One day I would like to own my words. Unfortunately, I still rent.
Sure, sometimes I borrow. Sometimes I even steal. But mostly it is a month to month payment plan.
Today was a beautiful day in New York. It was a good day to try to own some words. I don’t know if you all know this, but in New York City, words like to fly in the summer air, hoping to escape the heat of all the tiny apartments without sufficient air conditioning. I woke up early, hoping to beat the other word-searchers, and headed to Central Park with my butterfly net. I was ready to catch some words, wrestle them to the ground if necessary. Once they were in my possession, I would take them home on the subway, trapping them in a coffee can I brought in a knapsack, and then — tad-ah! — I would finally own my words. How proud I would be to write a new post, announcing to everyone that the words you are reading are my own true words, copyrighted and trademarked like Google, Disney, and Snapple!
I was tip-toeing near the Central Park boathouse, binoculars at eye-level, when I encountered a middle-aged couple in the midst of an argument. They were about 50 feet up ahead. He had a gray beard and looked like a professor. She was thin, with the demeanor of a magazine editor. She looked like Diane Keaton. I tried to eavesdrop on their argument, but couldn’t make out much of the conversation. They spoke in a calm manner, even during this heated discussion, nothing like the dishes thrown against wall affairs in my own home. The professor said something about “Martin” and “Connecticut” and “not again.” He was very animated with his hands. The magazine editor said, “You’re wrong!” She said it was a sudden energy, with an anger she didn’t even know existed, and she was jolted by her own words, and it was at that moment that I saw the word “wrong” speed away into the muggy air, like a thoroughbred at the Belmont Stakes. Was the word “wrong” angry? Was it waiting for this moment of intensity to finally escape the tension building in this woman’s tongue and lips and vocal cords. I did not wait to learn. I really didn’t care. I had work to do. I was going to capture that word for my own.
I know some of you are members of PETA or humanists who don’t think I should be out in Central Park hunting down words and capturing them like slaves in Egypt, imprisoning them for my own enjoyment, forcing them into hard labor. I know your type. Hypocrites! How much do you pay your own words? I read your blogs. Do you give your words medical care? Or do you just use your words like Walmart uses Chinese children in a Guangdong sweatshop, making sweaters for suburban housewives at discount prices?
Let’s get real. The world of words is one of finders keepers. If I can capture a word with my butterfly net, it is none of your freakin’ business.

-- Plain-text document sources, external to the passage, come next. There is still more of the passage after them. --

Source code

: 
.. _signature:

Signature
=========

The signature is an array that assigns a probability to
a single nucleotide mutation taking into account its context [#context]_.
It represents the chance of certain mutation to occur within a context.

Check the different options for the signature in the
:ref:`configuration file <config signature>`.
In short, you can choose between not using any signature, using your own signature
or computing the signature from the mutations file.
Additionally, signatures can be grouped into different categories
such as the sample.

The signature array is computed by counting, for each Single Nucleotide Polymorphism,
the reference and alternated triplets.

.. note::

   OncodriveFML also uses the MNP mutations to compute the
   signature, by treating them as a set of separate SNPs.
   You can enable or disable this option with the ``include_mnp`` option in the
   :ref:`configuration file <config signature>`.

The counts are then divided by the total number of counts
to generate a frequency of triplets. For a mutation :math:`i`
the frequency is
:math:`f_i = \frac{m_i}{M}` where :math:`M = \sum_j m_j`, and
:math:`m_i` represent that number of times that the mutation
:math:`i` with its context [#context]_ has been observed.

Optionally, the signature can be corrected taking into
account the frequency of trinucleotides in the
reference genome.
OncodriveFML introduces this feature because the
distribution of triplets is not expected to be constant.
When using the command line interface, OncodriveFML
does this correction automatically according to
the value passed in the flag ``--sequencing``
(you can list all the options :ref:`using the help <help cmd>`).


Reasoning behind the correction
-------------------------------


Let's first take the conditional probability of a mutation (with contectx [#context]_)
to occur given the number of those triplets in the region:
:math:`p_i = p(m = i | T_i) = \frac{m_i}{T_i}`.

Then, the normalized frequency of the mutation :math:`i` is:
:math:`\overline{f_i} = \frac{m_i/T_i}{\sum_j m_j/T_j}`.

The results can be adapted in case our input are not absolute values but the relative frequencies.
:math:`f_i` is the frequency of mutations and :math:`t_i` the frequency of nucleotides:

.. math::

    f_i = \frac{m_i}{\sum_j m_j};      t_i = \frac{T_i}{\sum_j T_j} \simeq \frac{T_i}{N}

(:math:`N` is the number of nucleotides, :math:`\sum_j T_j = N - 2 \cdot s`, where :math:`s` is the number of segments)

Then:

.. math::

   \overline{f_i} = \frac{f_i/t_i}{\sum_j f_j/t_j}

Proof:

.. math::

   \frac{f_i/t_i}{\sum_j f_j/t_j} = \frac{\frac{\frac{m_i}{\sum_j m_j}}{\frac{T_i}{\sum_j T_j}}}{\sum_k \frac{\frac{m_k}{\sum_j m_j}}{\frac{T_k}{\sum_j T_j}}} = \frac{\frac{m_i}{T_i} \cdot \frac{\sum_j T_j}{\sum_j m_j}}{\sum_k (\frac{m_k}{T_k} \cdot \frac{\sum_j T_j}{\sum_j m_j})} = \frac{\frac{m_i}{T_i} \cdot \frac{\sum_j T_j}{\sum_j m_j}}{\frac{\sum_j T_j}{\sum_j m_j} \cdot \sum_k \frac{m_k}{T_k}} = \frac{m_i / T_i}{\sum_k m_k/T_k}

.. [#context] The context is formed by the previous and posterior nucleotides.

I raced through the park, and down Fifth Avenue, smashing my elbow into baby strollers, like a swag-crazy mother at the Swiffer party at BlogHer, a predator after my prey. I wanted that word.
And then with one long off-balanced swoop of the arm, I grabbed the word, entrapping it in my net. At least. I now owned a word.
I owned the word “wrong.”
Why are our joys so short-lived? By the time, I returned to Queens, much of my enthusiasm had faded. I had time to think while on that lonely subway ride. What could I do with one word? After all, there is not much to write when you only own one word.
Wrong. Wrong. Wrong.
It is a little boring, right?
So, I released the word, and off “Wrong” flew, over Valentino’s Pizzeria and into the night sky.
I’m still a renter of words. One day, I hope to find the right group of words, and make them my own.